#### WHAT THE TASK ASKS:
Each entry should be set down exactly as written, except for any picture it holds.
START SUPPLIED DATA
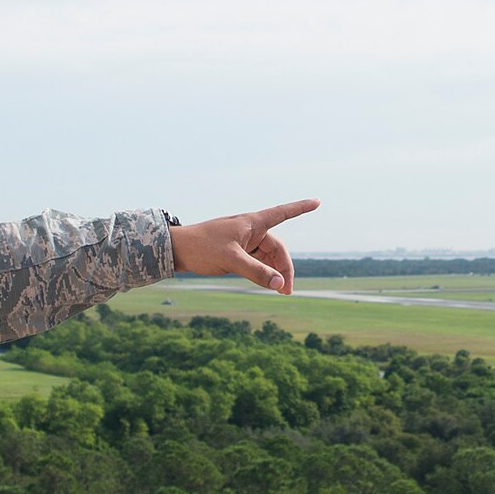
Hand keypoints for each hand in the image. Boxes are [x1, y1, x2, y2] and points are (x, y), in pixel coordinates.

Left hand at [169, 200, 318, 294]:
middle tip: (286, 291)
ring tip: (280, 292)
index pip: (282, 213)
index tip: (317, 202)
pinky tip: (268, 286)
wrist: (177, 251)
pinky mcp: (237, 253)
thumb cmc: (202, 248)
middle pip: (277, 248)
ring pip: (268, 258)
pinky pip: (257, 263)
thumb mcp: (231, 260)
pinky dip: (264, 274)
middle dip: (285, 268)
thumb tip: (279, 284)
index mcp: (252, 223)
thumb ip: (256, 272)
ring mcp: (244, 242)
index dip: (300, 208)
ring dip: (275, 273)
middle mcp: (251, 230)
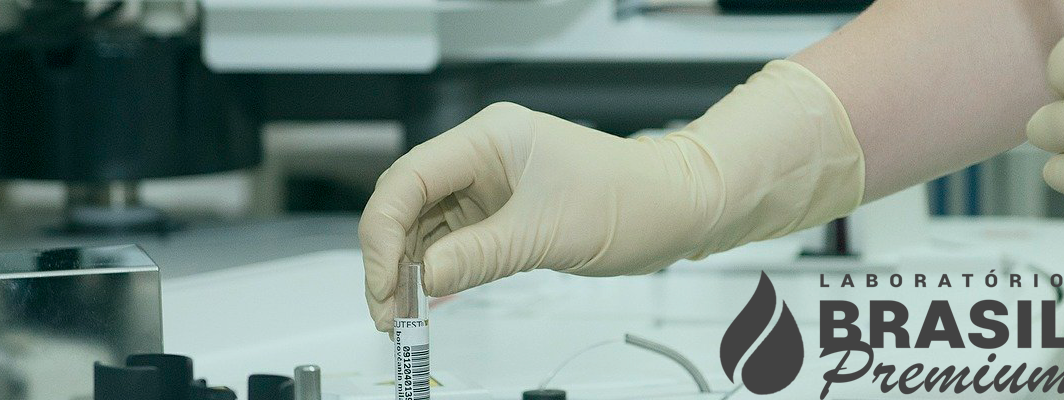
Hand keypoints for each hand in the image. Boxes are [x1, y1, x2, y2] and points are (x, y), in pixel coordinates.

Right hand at [361, 61, 864, 330]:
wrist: (680, 208)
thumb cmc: (633, 198)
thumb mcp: (548, 233)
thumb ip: (479, 256)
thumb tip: (423, 278)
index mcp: (490, 138)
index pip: (410, 179)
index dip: (383, 231)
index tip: (383, 278)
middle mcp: (484, 158)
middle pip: (408, 204)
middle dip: (389, 258)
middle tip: (386, 309)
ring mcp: (491, 188)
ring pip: (425, 229)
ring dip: (408, 272)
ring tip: (402, 316)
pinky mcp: (502, 216)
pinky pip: (453, 244)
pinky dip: (436, 275)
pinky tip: (426, 302)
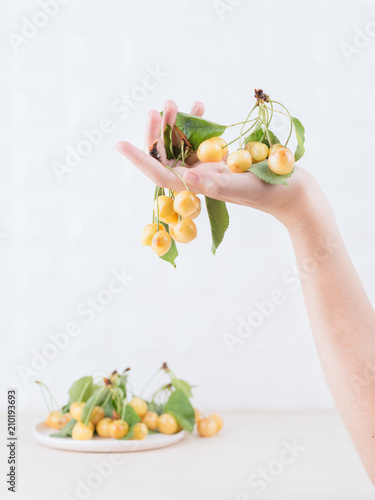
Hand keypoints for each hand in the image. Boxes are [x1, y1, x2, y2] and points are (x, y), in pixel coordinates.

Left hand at [116, 100, 321, 229]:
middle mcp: (198, 179)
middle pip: (168, 157)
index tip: (120, 144)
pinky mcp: (220, 160)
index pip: (161, 175)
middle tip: (159, 107)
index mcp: (198, 188)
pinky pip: (200, 141)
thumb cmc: (271, 191)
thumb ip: (214, 181)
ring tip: (175, 103)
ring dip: (176, 124)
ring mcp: (208, 169)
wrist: (294, 192)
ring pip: (181, 146)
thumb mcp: (243, 185)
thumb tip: (186, 175)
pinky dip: (197, 124)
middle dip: (160, 132)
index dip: (140, 160)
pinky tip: (199, 108)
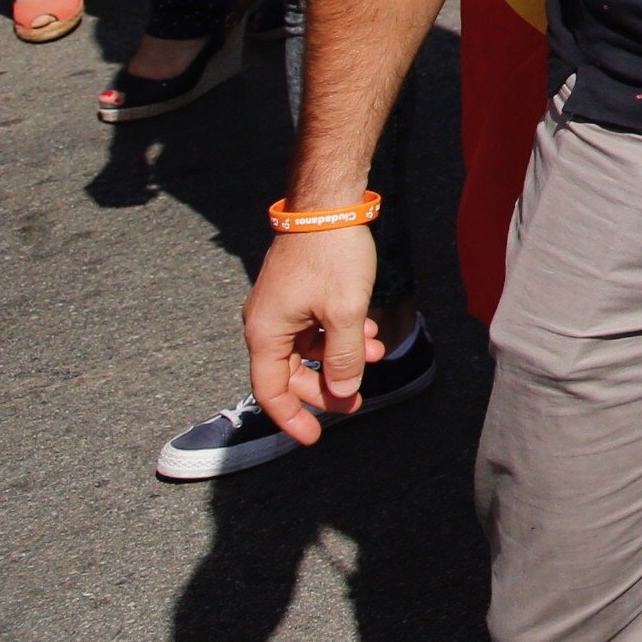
END SUPPLIED DATA
#### REPLY TO THE TASK:
Hand keypoints for each hand in the image. Boxes are [x1, y1, x2, y2] and points are (x, y), in pixel coordinates.

Left hand at [169, 200, 318, 294]:
middle tip: (286, 291)
ring tip: (280, 292)
index pip: (282, 213)
index tip: (317, 202)
pinky tip: (268, 286)
wrist: (177, 251)
pinky mcp: (237, 253)
thumb cmc: (202, 248)
middle pip: (277, 248)
ring pip: (268, 258)
pinky pip: (257, 263)
thumb mcp: (231, 260)
pinky dip: (264, 274)
middle dip: (285, 268)
thumb tip: (279, 284)
index mcp: (252, 223)
thumb ip: (256, 272)
ring mcp: (244, 242)
index dip: (300, 208)
ring dip: (275, 273)
middle mcp: (251, 230)
Hand keypoints for each hand in the image. Boxes are [x1, y1, x2, y2] and points are (x, y), in pixel coordinates.

Right hand at [361, 61, 864, 330]:
wrist: (680, 208)
thumb cmc: (633, 198)
thumb mcp: (548, 233)
thumb ip: (479, 256)
thumb tip: (423, 278)
index mcp: (490, 138)
index pip: (410, 179)
index dip: (383, 231)
index tip: (383, 278)
middle mcp: (484, 158)
middle pip: (408, 204)
middle dip: (389, 258)
middle tip: (386, 309)
ring mcp: (491, 188)
ring pip: (425, 229)
ring dip: (408, 272)
ring tip: (402, 316)
pinky mcp: (502, 216)
pinky pip: (453, 244)
pinky dip: (436, 275)
pinky tip: (426, 302)
Hand keypoints for each hand in the image. Boxes are [x1, y1, x2, y2] and points are (x, y), in pixel coordinates.

Left hand at [116, 100, 321, 229]:
middle mcp: (198, 179)
middle pip: (168, 157)
index tip: (120, 144)
pinky mcp: (220, 160)
index pip: (161, 175)
middle tip: (159, 107)
index mcp: (198, 188)
pinky pip: (200, 141)
thumb cmc: (271, 191)
thumb ip: (214, 181)
ring tip: (175, 103)
ring dip: (176, 124)
ring mcp: (208, 169)
wrist: (294, 192)
ring pip: (181, 146)
thumb mcp: (243, 185)
thumb tip: (186, 175)
pinky dip: (197, 124)
middle dip: (160, 132)
index dip: (140, 160)
pinky tip: (199, 108)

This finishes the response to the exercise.